Les entretiens se sont déroulés dans un environnement calme et les noms des personnes interrogées n’ont pas été dévoilés ; dans ce rapport, tous les noms utilisés pour les enfants travaillant comme domestiques sont des pseudonymes, sauf indication contraire.

Etant donné que l’enquête a eu lieu pendant une période d’agitation politique en Guinée, nous avons dû annuler la visite en Haute Guinée. Cette étude porte donc sur la situation des filles travaillant comme domestiques dans la région côtière, connue sous le nom de Basse Guinée.

Terminologie

Ce rapport utilise les expressions enfant travaillant comme domestique et fille domestique pour désigner les filles qui font l’objet de la recherche. Le terme enfant travailleur domestique est utilisé plus couramment, mais masque le fait que presque tous les enfants travaillant comme domestiques en Guinée sont des filles.

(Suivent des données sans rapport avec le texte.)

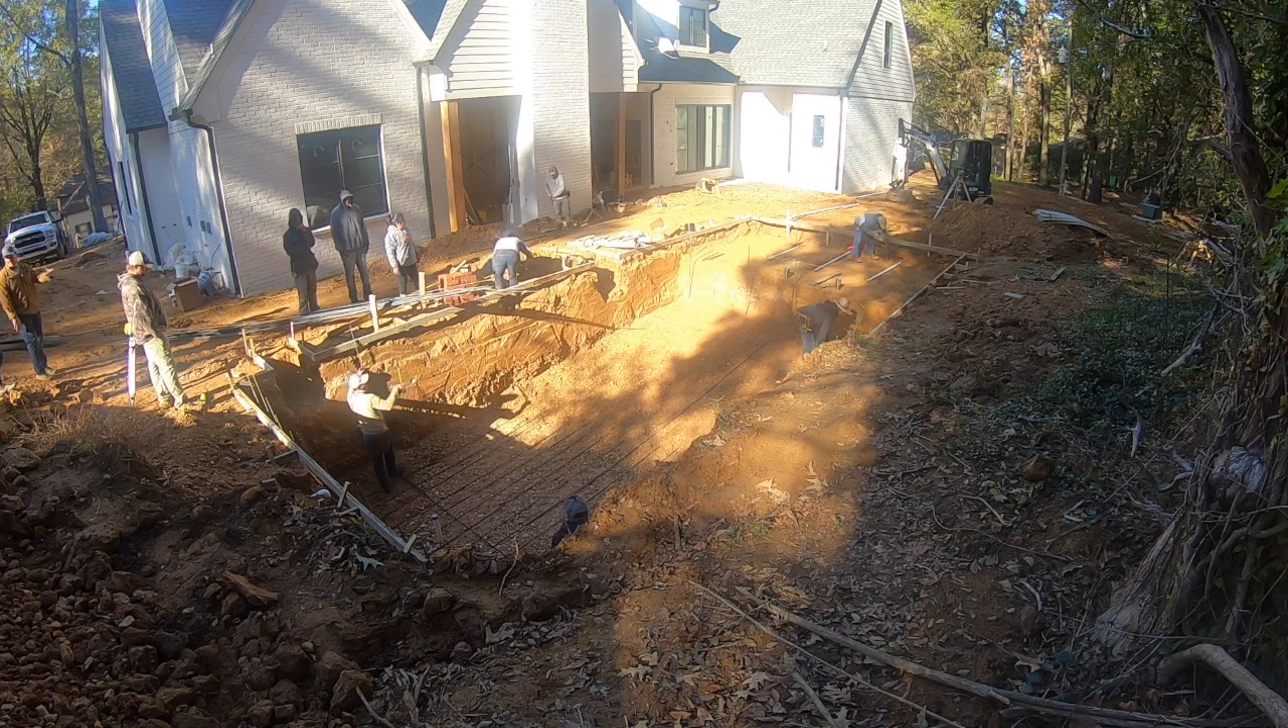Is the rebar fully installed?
No.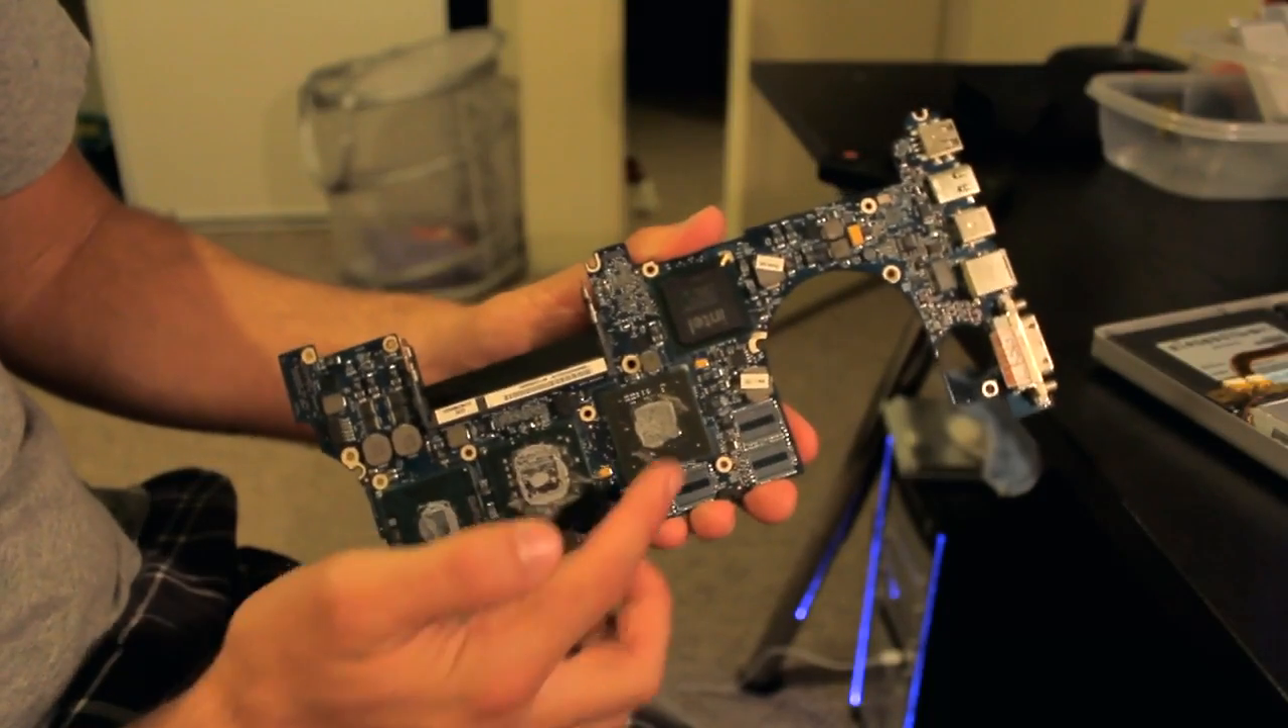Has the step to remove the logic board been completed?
Yes.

En général, nous appelons les personnes qui recrutent des filles pour le service domestique des intermédiaires. Nous n’utilisons le terme trafiquant que lorsque nous nous référons à des personnes impliquées dans le crime de la traite.

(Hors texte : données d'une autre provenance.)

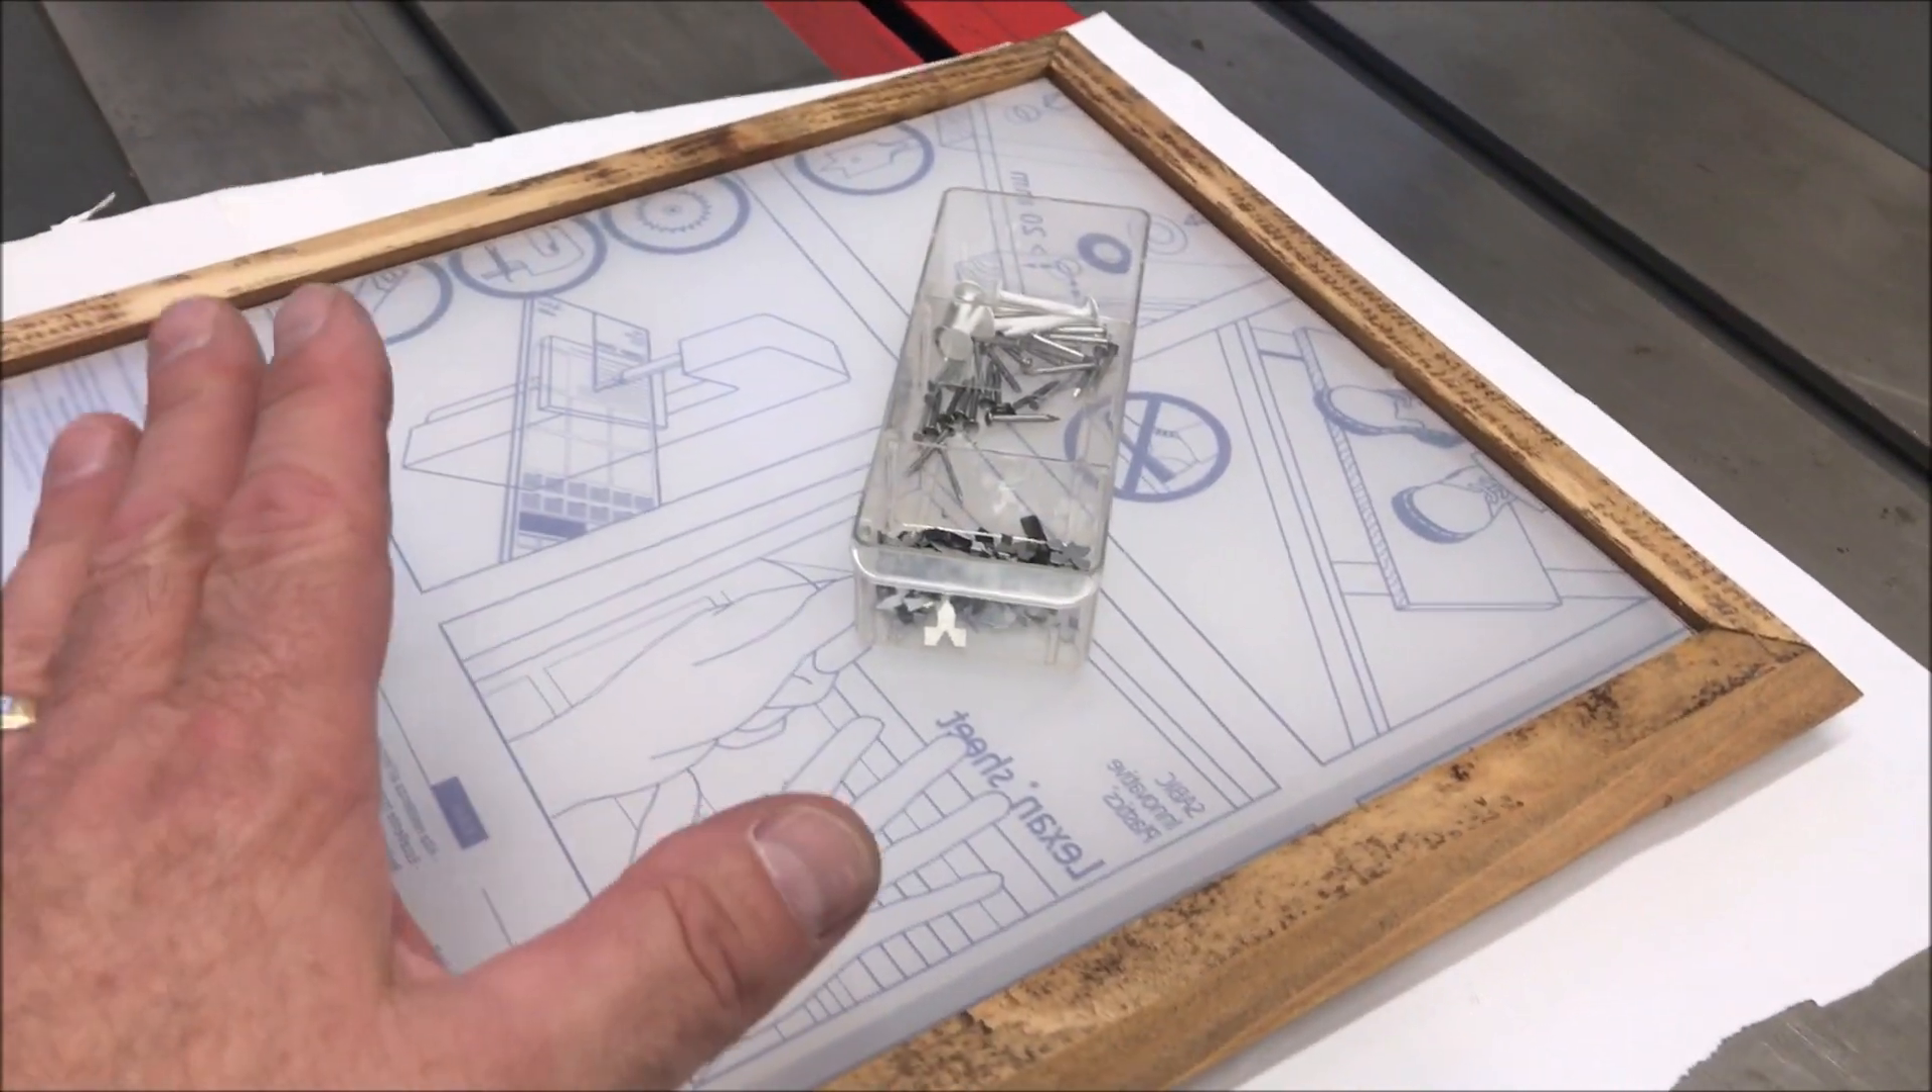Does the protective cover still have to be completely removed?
Yes.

Pour décrire les adultes pour qui la fille travaille, le rapport utilise les termes famille d’accueil, tuteur ou tutrice (employés par les travailleurs domestiques eux-mêmes) ou employeur. Ces termes sontassez différents et indiquent les différents rôles et responsabilités de ces adultes. Le choix de ces termes reflète le fait que les adultes qui ont des filles travaillant comme domestiques à leur domicile ont des devoirs légaux, aussi bien comme tuteurs que comme employeurs.4




1 Dans ce rapport, “enfant” désigne tout personne ayant moins de 18 ans. La Convention de l’ONU relative aux droits de l’enfant déclare : “Au sens de la présente Convention, un enfant s’entend de tout être humain âgé de moins de dix-huit ans, sauf si la majorité est atteinte plus tôt, en vertu de la législation qui lui est applicable.” Convention relative aux droits de l’enfant, Article 1, adoptée le 30 novembre 1989, G.A. Res. 44/25, annex, 44 U.N. GAOR Supp. (No 49) à 167, U.N. Doc. A/44/49 (1989), entrée en vigueur le 2 septembre 1990, art.1, http://www.ohchr.org/french/law/crc.htm (Consulté le 21 mars 2007).

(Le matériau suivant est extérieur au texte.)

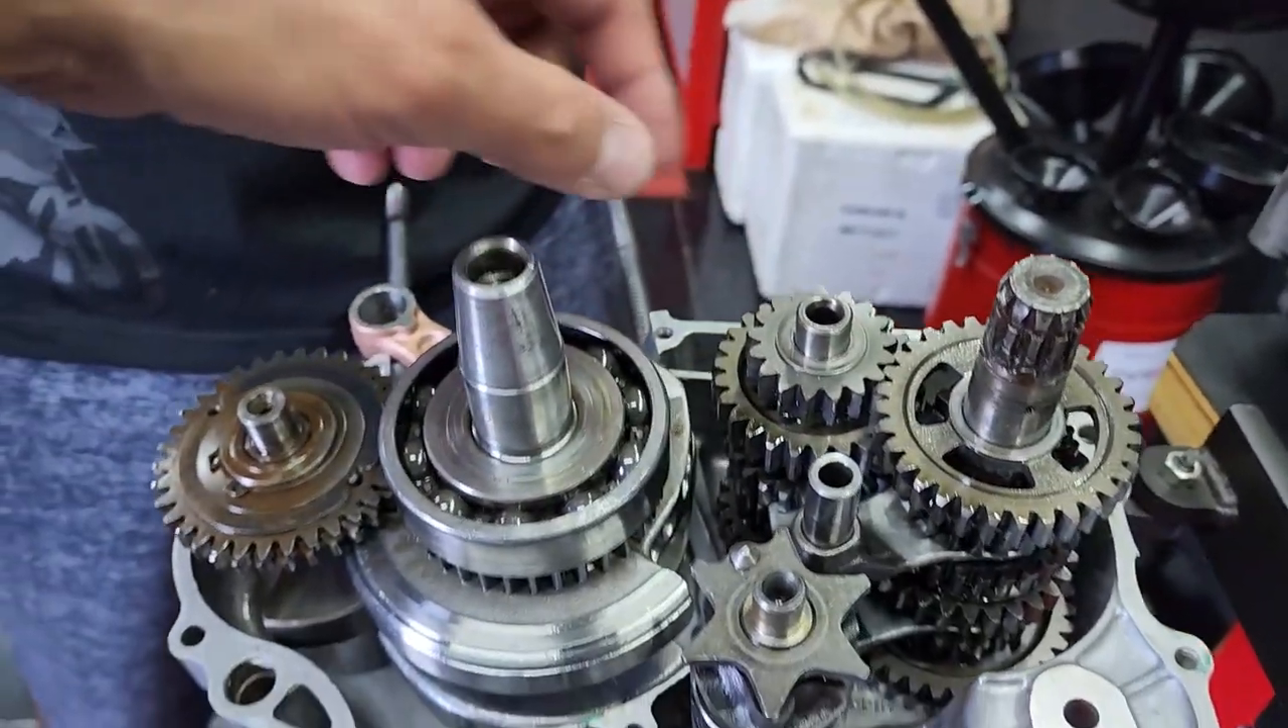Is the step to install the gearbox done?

2 Ci-après ministre ou ministère des Affaires sociales.

3 The National Child Traumatic Stress Network, “Understanding Child Traumatic Stress”, 2005, http://www.nctsn.org/nctsn_assets/pdfs/edu_materials/understanding_child_traumatic_stress_brochure_9-29-05.pdf (Consulté le 7 mai 2007); Organisation mondiale de la Santé, “Putting Women First: Ethical and Safety Recommendations for Research on Domestic Violence against Women”, WHO/FCH/GWH//01.1, 2001, http://www.who.int/gender/violence/en/womenfirtseng.pdf (Consulté le 19 avril 2007).

4 Voir le chapitre III., «Le double rôle d’employeur et de tuteur » pour plus de détails, ci-après.